Na visão de Rosenburg, o primeiro passo para quebrar o gelo sobre o assunto é abrir espaço para conversas com colaboradores e líderes, além de diferenciar controle de produtividade.

Outra alternativa é um acordo prévio com o gestor, inclusive se for para compensar em outro horário. Caso a pausa seja aprovada, o colaborador deve reorganizar a rotina sem comprometer a produtividade. A especialista orienta que os intervalos usados para tomar café, por exemplo, podem ser substituídos por um cochilo.

“Em vez de usar esse tempo navegando nas redes sociais, o que pode gerar mais cansaço mental, o funcionário pode estar realmente descansando. Por isso, do ponto de vista do RH, é fundamental abrir esse diálogo, principalmente com os líderes”, diz a especialista.

Uma vez que a conversa seja estabelecida, os gestores devem reconhecer o papel do cochilo para o aumento de desempenho.

Por outro lado, o ônus da empresa é assumir o risco de que alguém ultrapasse o tempo combinado de descanso, pondera a especialista Thábita Maganete. “Para qualquer benefício oferecido para um funcionário, há riscos.”

O plano de estratégia exige que a empresa analise as seguintes questões:

• Como vou oferecer esse benefício?
• Em que momento?
• Quem poderá participar?

Em seguida, é necessário mapear as áreas mais vulneráveis antes de expandir para o restante da empresa. A etapa seguinte consiste em medir a eficácia do programa.

“Quando a empresa consegue fazer esse acompanhamento, ganha base sólida para descartar ou ampliar a política, com dados concretos e resultados mensuráveis”, avalia Maganete.

Empresária criou manifesto em prol do descanso nas empresas

A empresária Thais Fabris também sugere acompanhar pesquisas de clima e mensurar dados sobre turnover e afastamentos para adoção de cochilos no trabalho. Ela é cofundadora do Direitos Descansistas, manifesto criado em 2022 que reivindica o descanso como um direito coletivo.

Desde então, Fabris realiza palestras em organizações brasileiras para propagar mudanças institucionais que garantam pausas na jornada de trabalho.
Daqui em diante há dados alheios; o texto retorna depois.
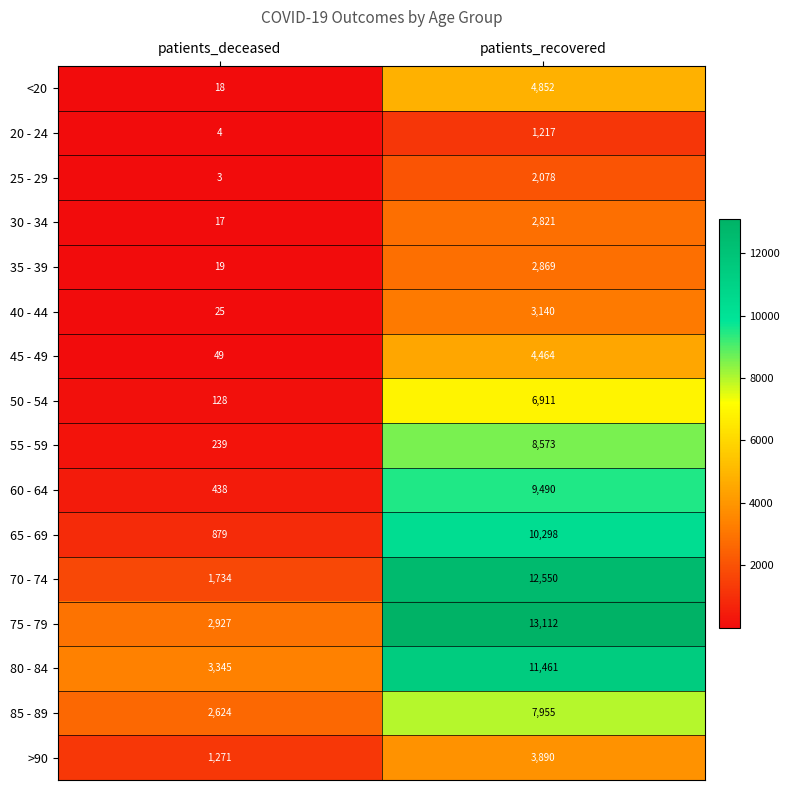

True or false: 40 - 44 has a value of 796 at patients_recovered.

False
Para ela, o grande obstáculo é o que chama de cultura do sacrifício.

“O Brasil tem uma herança que enxerga o trabalho como um sacrifício que deve ser feito, que não é para ser agradável. Quantas vezes escutamos: “Trabalhe duro”. É como se as longas jornadas e o trabalho exaustivo fossem sinônimos de produtividade. Mas uma coisa não está ligada à outra”, diz Thais Fabris.
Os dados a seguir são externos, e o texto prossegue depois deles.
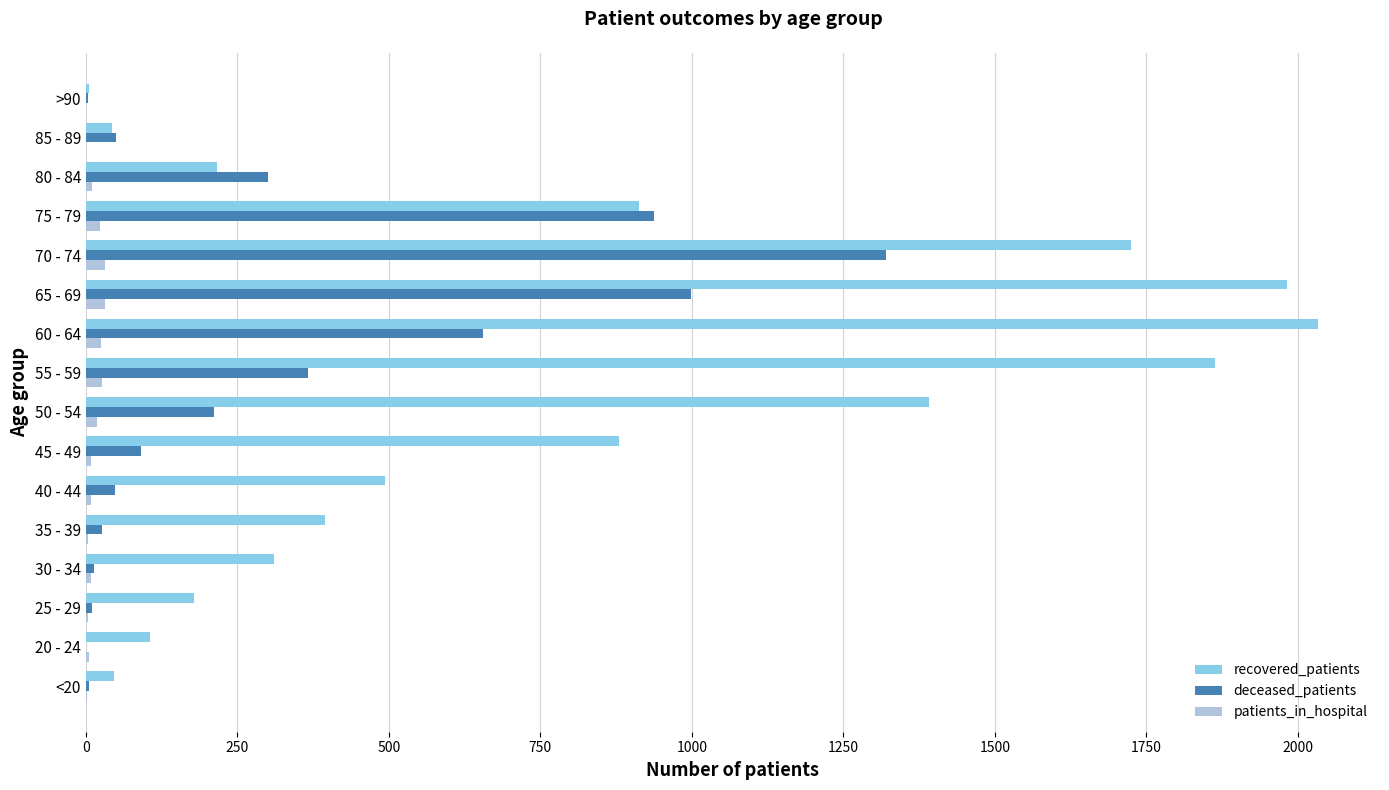

Between 35 - 39 and 65 - 69, which series saw the biggest shift?

recovered_patients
Assim como Rosenburg e Maganete, a empresária descansista defende que a maneira mais efetiva de incorporar o cochilo nas empresas é adotar a prática como benefício no pacote de bem-estar.
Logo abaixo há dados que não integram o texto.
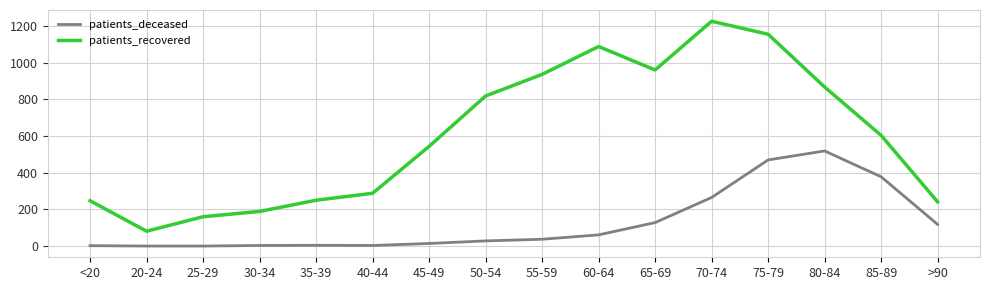

What value does the patients_deceased series have at 40-44?

3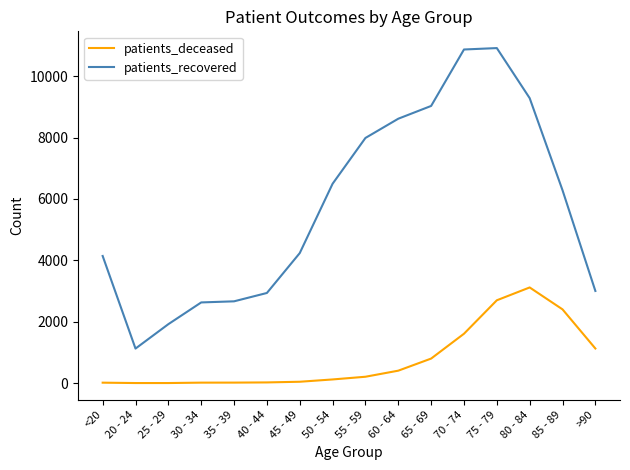

Which series has the widest spread of values?

patients_recovered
No presencial, orienta criar espaços como salas de cochilo ou meditação. Já no remoto, sugere que vale permitir time off sem justificativa. “Podem ser 15 minutos entre um bloco de reuniões.”

Para líderes que planejam trazer o tema à tona, é importante chegar à diretoria munido de dados e cases onde a proposta deu certo. Ela não recomenda que colaboradores puxem a conversa.

Fabris relembra que a CLT já prevê o direito ao descanso como parte das relações de trabalho. Ela afirma que, apesar de muitas empresas oferecerem o intervalo previsto por lei de forma corrida (como 1 ou 2 horas para o almoço), a legislação não impede que seja fracionado.

“É possível pensar em modelos mais flexíveis, como dividir esse tempo ao longo do dia: por exemplo, 30 minutos pela manhã, 1 hora de almoço e mais 30 minutos à tarde. Assim dá para viabilizar pausas estratégicas, como um cochilo”, resume.